You can’t switch that kind of thing off, can you? Even if you want to so badly it makes your eyes swim and your head pound. Okay, Gareth wasn’t the man of my dreams that I’d pictured as a teenager, all brooding dark looks and passionate declarations. Who was? But I’d been able to envision my life with him. He’s a good man, if a little shut down emotionally. I’d been convinced it was all buried in there somewhere, and I thought I’d have a lifetime to excavate it.
Seems I was wrong. Now I can’t envision any future at all. When I try to look forward, all I can see is a pearly smudge, like fog. How can there be anything else when the man I was preparing to spend all of my tomorrows with has stolen them from me?
A voicemail. That’s all I have to go on. He hasn’t contacted me once in the last week. Maybe he never will. How does a person deal with that?
Last Saturday, the fifth of July, I’d been standing in the vestibule of the church, waiting. Gareth’s car had got held up in one of the country lanes, I’d reasoned to myself. Probably a tractor or a flock of sheep. I’d imagined us joking about it after the service, saying something about it being the bride’s job to be late, not the groom’s. Not very funny, I know, but we wouldn’t have cared. The joy of the day would have made it hilarious.

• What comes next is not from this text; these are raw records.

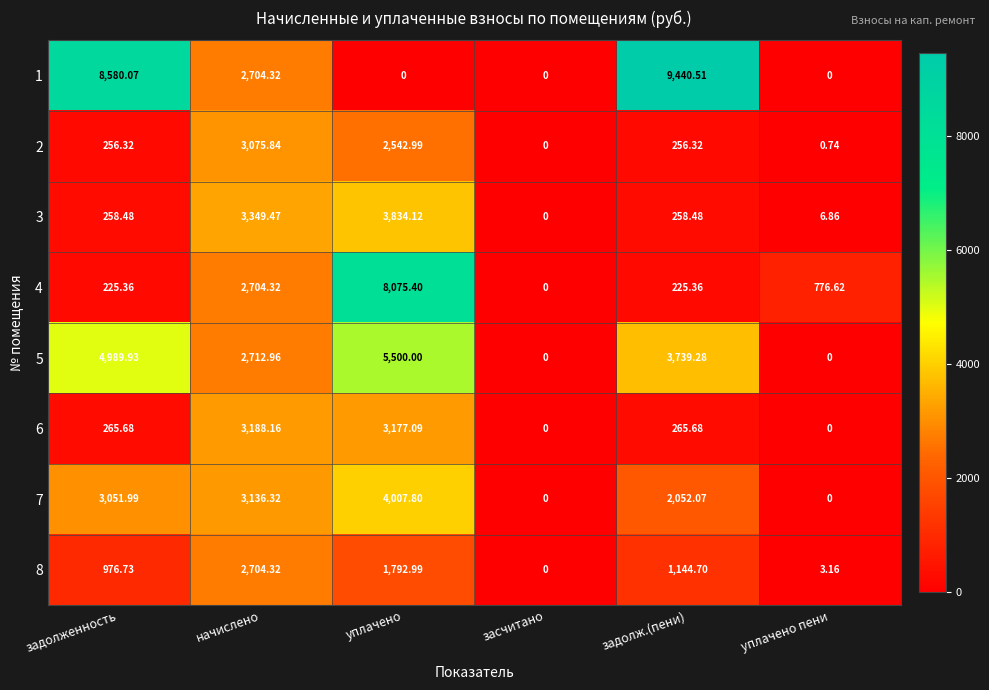

At which category is the sum across all series the highest?

уплачено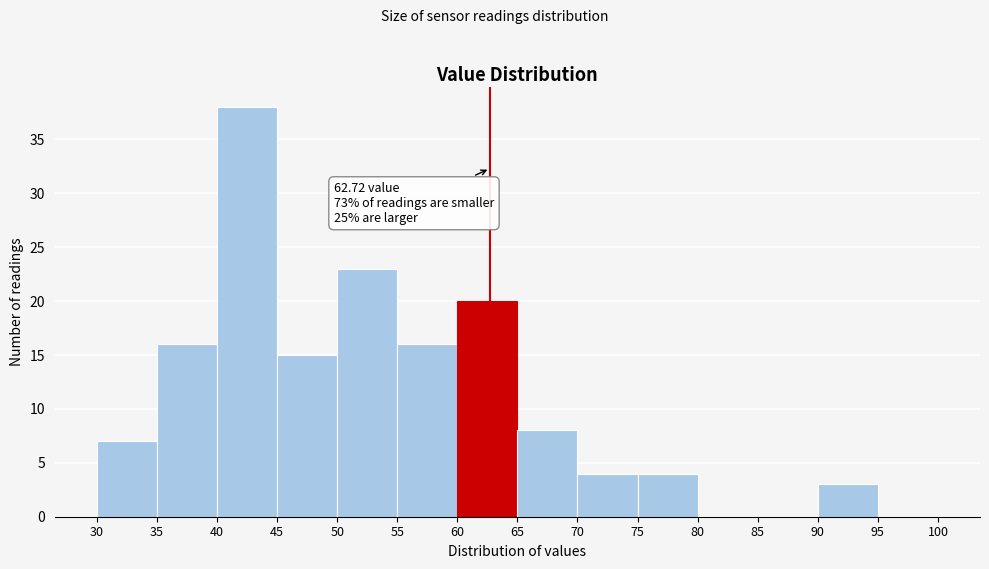

Which range on the x-axis has the tallest bar?

40 to 45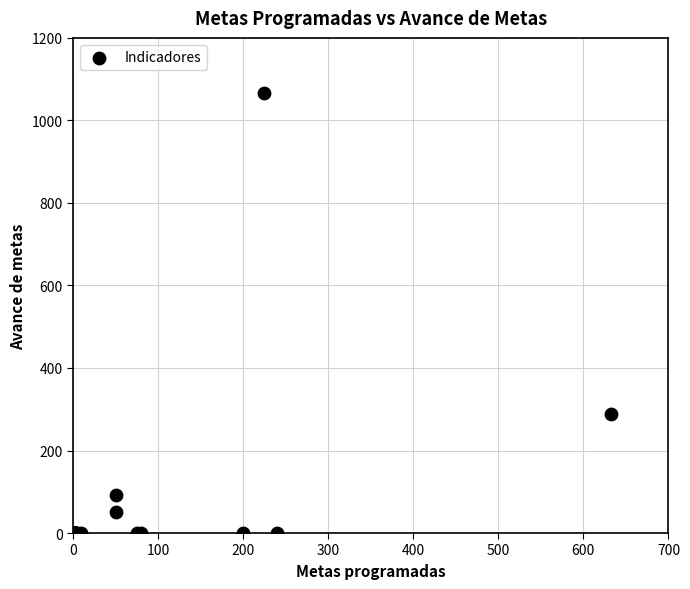

What Y value in the scatter plot is closest to 533?

288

But then my mother, who’d been looking after my bag, had handed me my phone. It had been buzzing repeatedly in there, she’d said, but she hadn’t wanted to disturb me just minutes away from one of the most important milestones of my life. But when the minute hand on her watch had got to ten past, and the service had been due to start at two, she’d given in and handed it to me.
It had been Gareth. A garbled message saying that he needed time and space. That he was sorry, that it was nothing to do with me, but that he needed to be sure. I was so stupid that at first I thought he just needed a moment to compose himself, that he’d be along soon, but as the minutes had dragged on and the congregation had started to whisper and fidget, I’d slowly realised the truth.
He was wrong, though. It clearly was something to do with me. Otherwise he’d have been standing next to me at the altar.
‘Got the key to the city?’ Mel asks gleefully.
She’s talking about Gareth’s credit card. It’s been a running joke all week.
He got me a second card on his account a couple of months ago, for wedding expenses. I shrug and pull the smart black sliver of titanium out of my purse and hold it up. If he wasn’t going to turn up for the wedding, my bridesmaids reasoned, he might as well pay for the honeymoon. He can afford it, after all.
It had been fun at first, watching waitresses and shop workers’ eyes light up when they saw it, knowing that a serious spending spree was about to unfold. But that had been earlier in the week, when my devastation had hardened into anger, threatening to consume everything. Maybe that’s the reason I feel worse today, like a wrung-out dishcloth. That useful, necessary fire is waning, leaving me bruised and shivering.
When I place the credit card on the restaurant table later that evening, it doesn’t feel like revenge anymore, but defeat. Suddenly all I want to do is crawl back to The Chatsfield, climb into my bed and burrow myself under the goose down duvet and never ever come out. The hotel may never be my dream come true anymore, not with the memory of Gareth’s defection stamped all the way through it, but for now it is my refuge.